◆ Records contained in a dataset
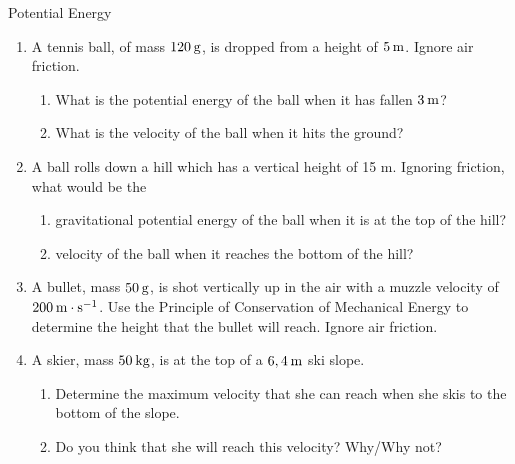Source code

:     \noindent
\label{m38786*secfhsst!!!underscore!!!id2545}
\begin{exercises}{Potential Energy }
\nopagebreak \noindent
\begin{enumerate}[noitemsep, label=\textbf{\arabic*}. ] 
\label{m38786*uid95}\item A tennis ball, of mass $120\phantom{\rule{2pt}{0ex}}\text{g}$, is dropped from a height of $5\phantom{\rule{2pt}{0ex}}\text{m}$. Ignore air friction.
\label{m38786*id70639}\begin{enumerate}[noitemsep, label=\textbf{\alph*}. ] 
\label{m38786*uid96}\item What is the potential energy of the ball when it has fallen $3\phantom{\rule{2pt}{0ex}}\text{m}$?
\label{m38786*uid97}\item What is the velocity of the ball when it hits the ground?
\end{enumerate}

\item A ball rolls down a hill which has a vertical height of 15 m. Ignoring friction, what would be the
\begin{enumerate}[noitemsep, label=\textbf{\alph*}. ] 
\item gravitational potential energy of the ball when it is at the top of the hill?
\item velocity of the ball when it reaches the bottom of the hill?
\end{enumerate}

\item A bullet, mass $50\phantom{\rule{2pt}{0ex}}\text{g}$, is shot vertically up in the air with a muzzle velocity of $200\phantom{\rule{2pt}{0ex}}\text{m}\ensuremath{\cdot}\text{s}{}^{-1}$. Use the Principle of Conservation of Mechanical Energy to determine the height that the bullet will reach. Ignore air friction.\newline
\item A skier, mass $50\phantom{\rule{2pt}{0ex}}\text{kg}$, is at the top of a $6,4\phantom{\rule{2pt}{0ex}}\text{m}$ ski slope.
\begin{enumerate}[noitemsep, label=\textbf{\alph*}. ] 
\item Determine the maximum velocity that she can reach when she skis to the bottom of the slope.
\item Do you think that she will reach this velocity? Why/Why not?
\end{enumerate}


\end{enumerate}
\end{exercises}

◆ Exercise
The copy must reproduce every entry exactly while excluding all pictures.

◆ Answer to the exercise
Source code

:     \noindent
\label{m38786*secfhsst!!!underscore!!!id2545}
\begin{exercises}{Potential Energy }
\nopagebreak \noindent
\begin{enumerate}[noitemsep, label=\textbf{\arabic*}. ] 
\label{m38786*uid95}\item A tennis ball, of mass $120\phantom{\rule{2pt}{0ex}}\text{g}$, is dropped from a height of $5\phantom{\rule{2pt}{0ex}}\text{m}$. Ignore air friction.
\label{m38786*id70639}\begin{enumerate}[noitemsep, label=\textbf{\alph*}. ] 
\label{m38786*uid96}\item What is the potential energy of the ball when it has fallen $3\phantom{\rule{2pt}{0ex}}\text{m}$?
\label{m38786*uid97}\item What is the velocity of the ball when it hits the ground?
\end{enumerate}

\item A ball rolls down a hill which has a vertical height of 15 m. Ignoring friction, what would be the
\begin{enumerate}[noitemsep, label=\textbf{\alph*}. ] 
\item gravitational potential energy of the ball when it is at the top of the hill?
\item velocity of the ball when it reaches the bottom of the hill?
\end{enumerate}

\item A bullet, mass $50\phantom{\rule{2pt}{0ex}}\text{g}$, is shot vertically up in the air with a muzzle velocity of $200\phantom{\rule{2pt}{0ex}}\text{m}\ensuremath{\cdot}\text{s}{}^{-1}$. Use the Principle of Conservation of Mechanical Energy to determine the height that the bullet will reach. Ignore air friction.\newline
\item A skier, mass $50\phantom{\rule{2pt}{0ex}}\text{kg}$, is at the top of a $6,4\phantom{\rule{2pt}{0ex}}\text{m}$ ski slope.
\begin{enumerate}[noitemsep, label=\textbf{\alph*}. ] 
\item Determine the maximum velocity that she can reach when she skis to the bottom of the slope.
\item Do you think that she will reach this velocity? Why/Why not?
\end{enumerate}


\end{enumerate}
\end{exercises}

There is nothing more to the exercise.